Looking back almost forty years, at a time when I was an adventurous free spirit—I wouldn’t change any minute of the two-step forward, one-step back slow dance to life’s surprises. The perfect storm of a big city rummage sale at the Olympic Hotel in Seattle, and a temporary move to the Long Beach Peninsula to work as a waitress in a friend’s restaurant, was like cymbals clashing together, ringing a thunderous note to creativity…or so I thought.

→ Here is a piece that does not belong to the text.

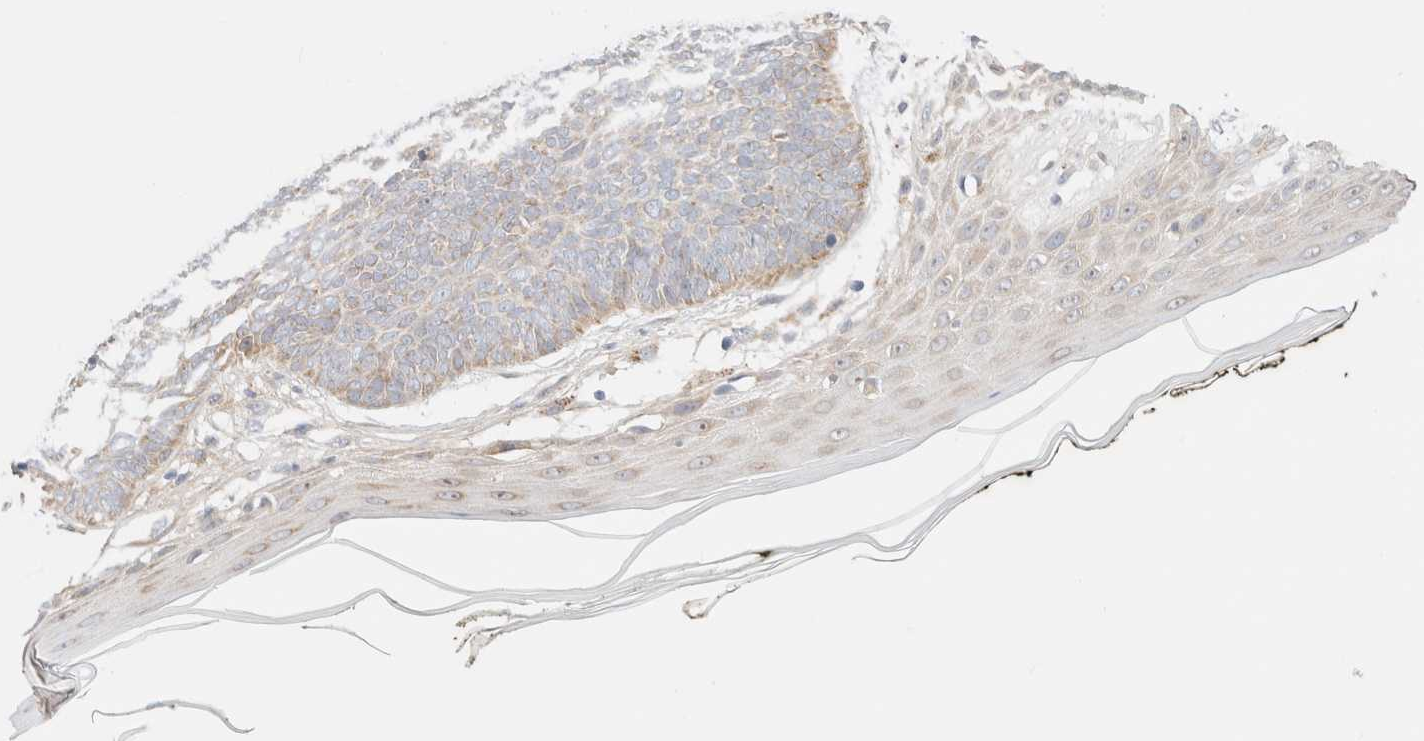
{"staining": {"intensity": "moderate", "quantity": "25%-75%", "location": "cytoplasmic/membranous"}, "tissue": "skin cancer", "cell_type": "Tumor cells", "image_type": "cancer", "snomed": [{"axis": "morphology", "description": "Normal tissue, NOS"}, {"axis": "morphology", "description": "Basal cell carcinoma"}, {"axis": "topography", "description": "Skin"}], "caption": "This photomicrograph displays immunohistochemistry (IHC) staining of human basal cell carcinoma (skin), with medium moderate cytoplasmic/membranous expression in about 25%-75% of tumor cells.", "gene": "RRP15", "patient": {"sex": "male", "age": 50}}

Having a limited personal budget, I entered the Olympic Hotel. The air felt electric, with history and sadness floating like clouds carrying jolts of static shock. People buzzed by the sale tables like hungry locusts grabbing everything within reach. Price tags for tidbits of small mementos were a luxury beyond my means, until I saw a stack of unwanted white bathmats with an inviting “only one dollar” sign. I knew it was weeks before Halloween, but I imagined the bathmat suction cups looked like suckers on octopus’ legs. I had been bitten by the costume bug—inspired by moving to the sandy Pacific Ocean. I bought eight mats, a true bargain, exactly the same price as a silver serving spoon that would surely have been hidden and buried in a cluttered kitchen drawer.
In a flush of bright ideas, I tossed the hotel treasure into the car trunk and rushed to downtown bargain basements, tingling with anticipation. The Bon Marche’ basement had pajama bottoms with feet, missing the top and a price so tempting I looked forward to wearing them long after Halloween. I found a black beanie skull cap that looked ready for an ocean voyage, marked down ridiculously low at Frederick and Nelson’s, where I couldn’t resist buying Frango Mint Chocolates to celebrate—ooh-la-la and yum. Walking along 5th Avenue, I stepped into Nordstrom’s basement at Pine Street. After sorting through special sale bins and joining shoppers who were tossing clothes in the air like limp Frisbees, I found two perfect tops an octopus would be thrilled to wear. On the way out of town, I stopped at the Costume Display Store and filled a basket with eight plastic pumpkins, small round mirrors to give an illusion of water drops, and makeup…I knew a mask might block my vision. I drove back to the beach smiling, ready to construct an octopus body to wear during Halloween dinner shift.
The first sign making a rubber octopus wouldn’t be a breeze—clear airplane glue ate holes in the mat, like termites chewing wood. The local hardware store had boxes of gold, two-pronged fasteners, a satisfying discovery to create a body and eight smiling plastic pumpkin tipped legs.
Halloween night, I wore my memorable and surely prize-winning octopus costume. Full of the Halloween spirit, I greeted the first few tables with an enthusiastic, “Trick or treat” and floated through the dining room like an octopus gracefully swimming in the ocean. The dinner rush proved my genius idea had flaws when worn—hot, heavy, and bathmat sweaty. Rubber does not breathe. I felt like I was a walking sauna! When I passed by chairs, the suction cups stuck to the backs, making pop-pop-pop sounds as my octopus body and legs circled the dining room, attaching to anything not moving. Sticking here, popping there, a one-woman octopus band, shining in a sea of sweat.
Advice: If you get a good deal on bathtub mats, put them in the tub. Do not, under any circumstances wear them.
Life can be a costume party. Dress for the day. Accept the challenge. Trick or treat.
April Ryan is a retired Seattle Metro driver and an actively working writer/poet.